Gardner syndrome is caused by mutations in the APC gene located on chromosome 5q21-q22, which is inherited in an autosomal dominant pattern. This gene mutation leads to uncontrolled cell growth, resulting in polyps and tumors. The APC gene normally functions as a tumor suppressor by regulating cell growth and division 1. Gardner syndrome is characterized by multiple colorectal polyps, osteomas, dental abnormalities, and soft tissue tumors like epidermoid cysts.
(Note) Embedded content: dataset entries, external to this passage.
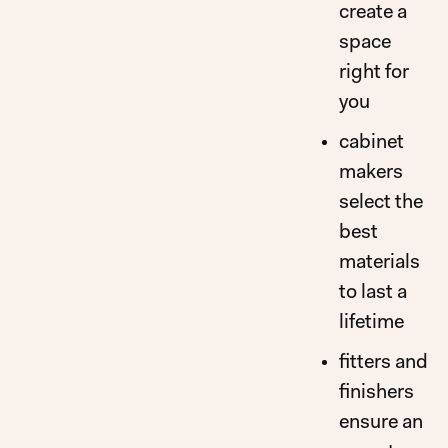
create a
space
right for
you
cabinet
makers
select the
best
materials
to last a
lifetime
fitters and
finishers
ensure an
Key Characteristics of Gardner Syndrome

• Multiple colorectal polyps with a high risk of becoming cancerous
• Osteomas (benign bone tumors)
• Dental abnormalities
• Soft tissue tumors like epidermoid cysts
• Inherited in an autosomal dominant pattern, meaning a person only needs to inherit one defective copy of the gene to develop the condition 1

Genetic Testing and Management

Genetic testing for APC mutations is recommended for diagnosis and for screening family members, as early detection allows for preventive measures 1. Management typically involves regular colonoscopies starting in adolescence, and many patients eventually require colectomy (surgical removal of the colon) to prevent colorectal cancer. Family members of affected individuals should undergo genetic counseling to understand their risk and appropriate screening protocols. Genetic testing can identify the disease-producing mutation in approximately 80% of kindreds, and once the mutation is found, other family members can be tested for the presence or absence of the same mutation with nearly 100% accuracy 1.

From the Research

Gene Mutation for Gardner Syndrome

• The gene mutation associated with Gardner syndrome is a mutation in the adenomatous polyposis coli (APC) gene, which is located on chromosome 5q21 2.
• This mutation can be inherited in an autosomal dominant pattern, meaning that a single copy of the mutated gene is enough to increase the risk of developing the condition 3.
• The APC gene mutation can lead to the development of various extracolonic manifestations, including osteomas, skin cysts, congenital hypertrophy of the retinal pigmented epithelium (CHRPE), and desmoid tumors (aggressive fibromatosis) 4, 5.
• A novel large deletion in the APC gene, known as EX10_16DEL, has been identified in a Chinese family with Gardner syndrome 4.
• Genetic testing and colonoscopy are recommended for adolescents and young adults with cranial osteomas, as they may be at risk of developing Gardner syndrome 6.

APC Gene Mutations

• Mutations in the APC gene can be somatic or germline, and can occur through various mechanisms, including point mutations, deletions, and insertions 2.
• The identification of APC gene mutations has significant implications for understanding the pathogenesis of colorectal neoplasia and for the diagnosis and counseling of individuals with inherited predispositions to colorectal cancer 2.
• The APC gene plays a critical role in the Wnt-signaling pathway, and mutations in this gene can lead to the accumulation of beta-catenin, which can contribute to the development of tumors 5.